Friday, April 10, 2015

Week 12 Essay: The Life of Buddha

        This week, I explored The Life of Buddha by Andre Ferdinand Herold translated by Paul C. Blum. The original text was written in French but the translation by Blum was seamless. The story flowed very well, and gave enough background information within the story itself to keep confusion at bay. Each chapter was relatively short, but incredibly descriptive and entertaining. It is obvious that this book was well thought out, and each word was placed with intention.

        The Life of Buddha was my favorite Un-Textbook story I have read. The simple, modern English made the reading so much easier than a couple others I have come across. The only issue with the available text was a lack of PDF. I often close everything out, without thinking and found myself having to re- find the website and re-find my place in the book. Not a huge deal, but enough of an ordeal for me to think of it as a hassle.

        I have always been somewhat acquainted with the story of Buddha, but told from the Asian point of view which, believe it or not, is different. Every piece of information I gathered from Buddha throughout my life focused almost exclusively on him after his revelations. Learning the story of Buddha from birth was so informational.

        My favorite story from the reading was Siddhartha’s trips into the city in Gopa’s Dream and Siddhartha is Eager to Know the Great Truths. Siddhartha was shocked to discover pain and suffering. So much so that he completely changed his entire life path toward seeking the end of these terrible pains. These two stories took me by surprise not because of their content but the message. We so often brush off the pain of the world and accept that sickness and age and death are inevitable, and while that is true and should be remembered it is all too often a justification. To see that Siddhartha was so incredibly inconsolable, reminded me that suffering is not mundane. Life is not mundane. The parallels between the story of Jesus and Siddhartha was also a little unexpected. I have always been aware of the principle of universal history but these two stories were much more similar than I had originally realized.

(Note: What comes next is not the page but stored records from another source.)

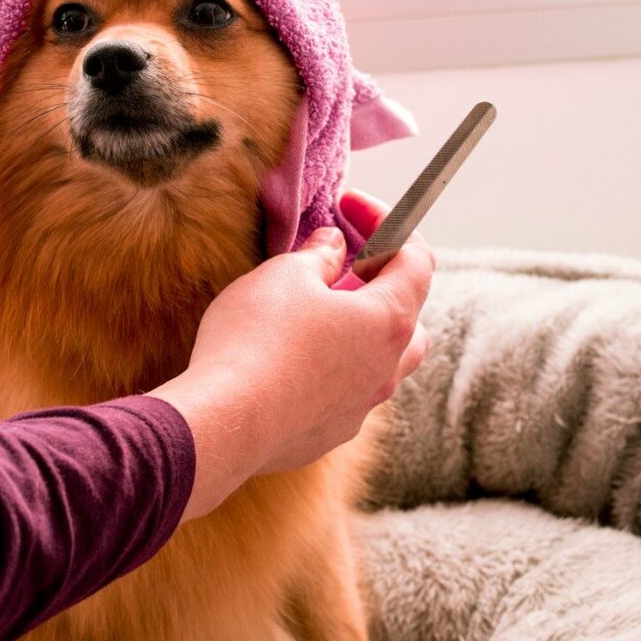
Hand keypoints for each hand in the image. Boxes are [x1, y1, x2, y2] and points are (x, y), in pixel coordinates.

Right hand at [152, 189, 433, 521]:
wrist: (225, 423)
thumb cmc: (257, 340)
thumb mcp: (285, 274)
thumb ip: (319, 255)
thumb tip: (334, 246)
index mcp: (389, 320)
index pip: (416, 259)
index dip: (386, 223)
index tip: (349, 207)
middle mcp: (388, 368)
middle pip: (408, 315)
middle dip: (380, 282)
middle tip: (340, 265)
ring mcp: (362, 407)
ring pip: (380, 360)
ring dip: (358, 331)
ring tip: (315, 314)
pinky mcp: (331, 433)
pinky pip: (346, 392)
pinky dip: (331, 368)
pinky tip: (290, 360)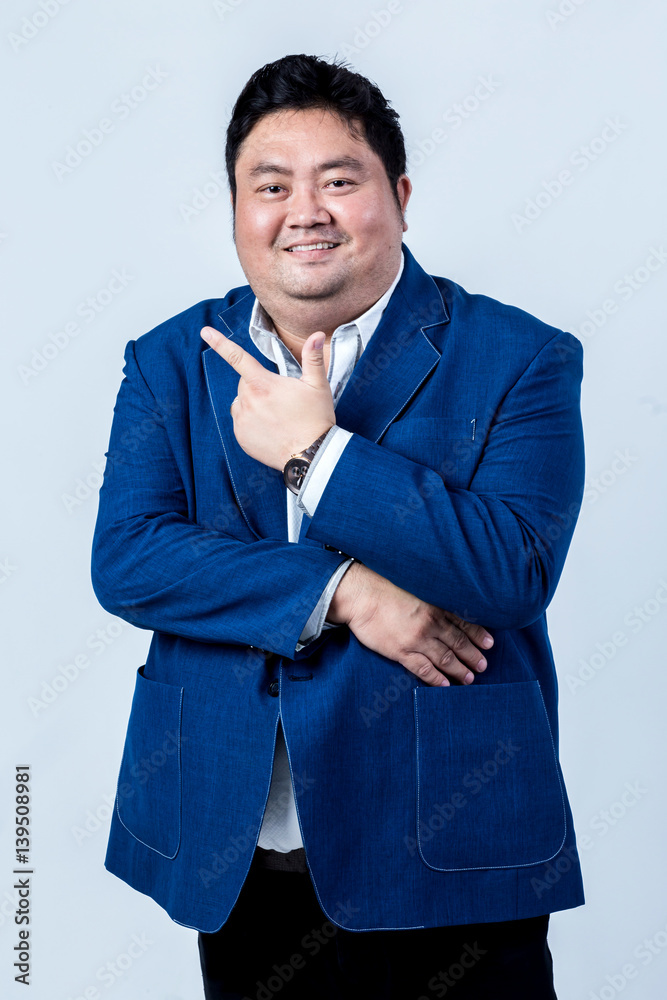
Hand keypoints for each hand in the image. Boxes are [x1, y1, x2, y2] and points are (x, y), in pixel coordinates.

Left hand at [200, 326, 334, 469]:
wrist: (311, 455)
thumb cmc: (316, 419)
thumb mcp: (318, 385)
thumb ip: (312, 357)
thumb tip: (316, 334)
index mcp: (263, 384)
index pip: (237, 357)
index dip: (219, 343)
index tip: (205, 332)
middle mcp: (248, 401)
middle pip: (245, 384)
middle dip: (258, 386)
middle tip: (280, 399)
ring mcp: (242, 421)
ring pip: (241, 403)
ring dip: (253, 404)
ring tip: (275, 416)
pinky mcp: (241, 437)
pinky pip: (240, 422)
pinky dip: (251, 423)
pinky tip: (270, 429)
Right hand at [327, 562, 492, 686]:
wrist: (362, 596)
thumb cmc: (385, 587)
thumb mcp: (415, 587)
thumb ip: (432, 598)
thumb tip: (445, 605)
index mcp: (435, 606)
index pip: (463, 623)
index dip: (478, 634)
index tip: (489, 644)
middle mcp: (430, 624)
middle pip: (458, 642)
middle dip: (472, 655)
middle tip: (483, 666)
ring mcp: (417, 639)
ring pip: (445, 658)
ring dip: (459, 670)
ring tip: (469, 678)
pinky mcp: (401, 652)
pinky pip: (423, 668)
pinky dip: (436, 678)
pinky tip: (445, 685)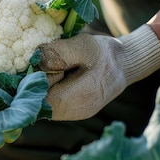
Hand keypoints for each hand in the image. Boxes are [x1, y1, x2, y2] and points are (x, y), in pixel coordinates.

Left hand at [37, 25, 159, 120]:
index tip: (41, 63)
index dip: (32, 80)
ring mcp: (73, 113)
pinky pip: (51, 101)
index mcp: (76, 99)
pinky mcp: (73, 109)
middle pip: (38, 101)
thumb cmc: (104, 53)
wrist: (126, 61)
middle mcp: (73, 112)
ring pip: (43, 102)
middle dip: (36, 82)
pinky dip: (49, 88)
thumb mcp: (82, 45)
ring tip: (60, 69)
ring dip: (43, 85)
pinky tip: (60, 74)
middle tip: (53, 64)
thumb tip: (34, 62)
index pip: (37, 97)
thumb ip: (58, 53)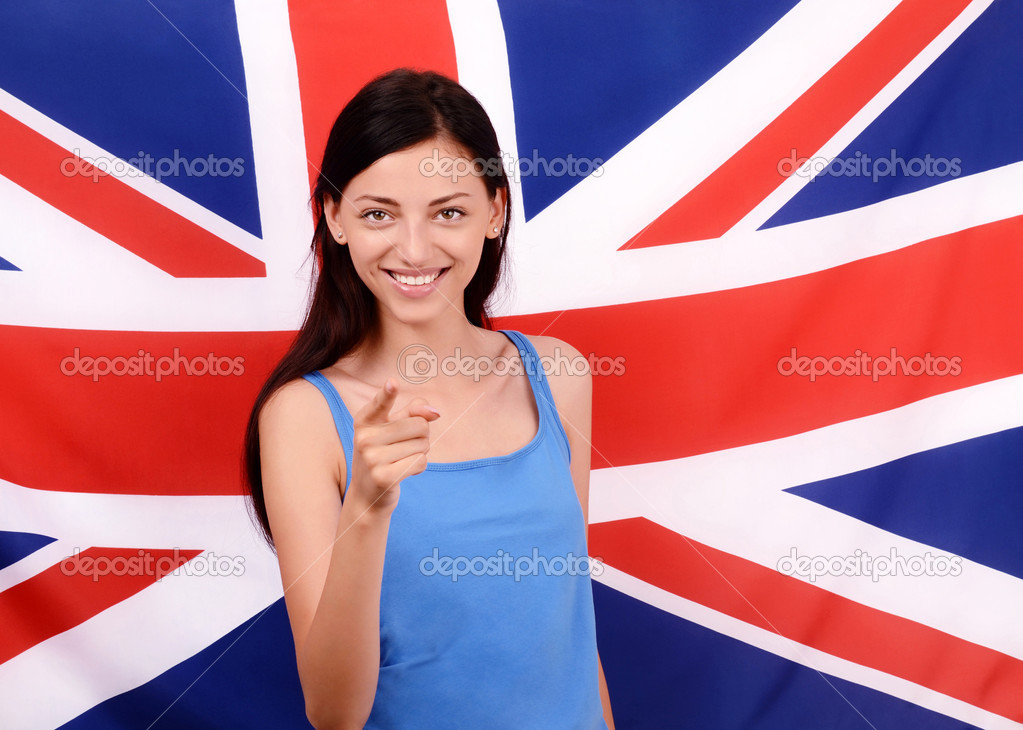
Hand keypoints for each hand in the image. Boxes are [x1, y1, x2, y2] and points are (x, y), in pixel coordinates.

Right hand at [347, 378, 438, 514]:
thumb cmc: (384, 453)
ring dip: (420, 452)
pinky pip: (420, 462)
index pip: (379, 404)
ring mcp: (372, 458)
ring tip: (401, 459)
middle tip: (404, 446)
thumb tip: (435, 412)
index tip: (393, 383)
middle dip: (422, 435)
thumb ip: (413, 412)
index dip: (388, 393)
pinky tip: (404, 471)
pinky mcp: (384, 477)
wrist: (368, 494)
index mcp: (364, 421)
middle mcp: (364, 438)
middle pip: (419, 424)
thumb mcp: (392, 429)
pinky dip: (419, 466)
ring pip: (422, 444)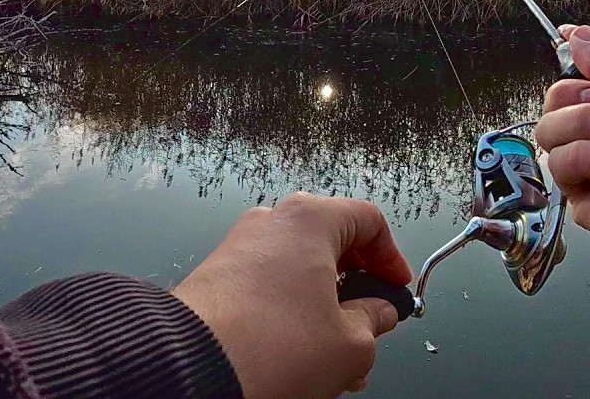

        I absolutely loved The Life of Buddha. It is one of those things that I feel was unjustly excluded from being a classic. The religious aspects aside Siddhartha’s story is such a good “Food for Thought” provoking story. This story has inspired me to re-kindle my exploration of the Greek, Roman, and now Eastern classics. 

Image of Buddha Meditating
Provided by Wikipedia

Bibliography: The Life of Buddha by Andre Ferdinand Herold (1922) 
Translated by Paul C. Blum (1927)


  1. Gloria,

    I am glad you read and enjoyed The Life of Buddha section of the Untextbook! I was planning on reading it this past week, but got caught up in things and didn't get around to it. So it was nice to have your essay and storytelling post to read and get a little synopsis of it!

    The stories of Siddhartha sounds truly incredibly. I agree with you that we are often very desensitized to the traumatic events that happen in the world. I'll admit, I'm even that way sometimes. And then sometimes, I cry at the drop of a hat (or some commercial on TV...really?!). But we all have our own ways of coping with things and, sometimes, we just have to harden ourselves against the bad. It is a very interesting thing to think about it!

  2. Gloria, I have yet to read any of the untextbook but I continue to find all of the stories interesting that I read from other people talking about the untextbook. It seems as if I need to dive into some of them, over, I still really enjoy the epics as we continue to see the overlap of the different authors.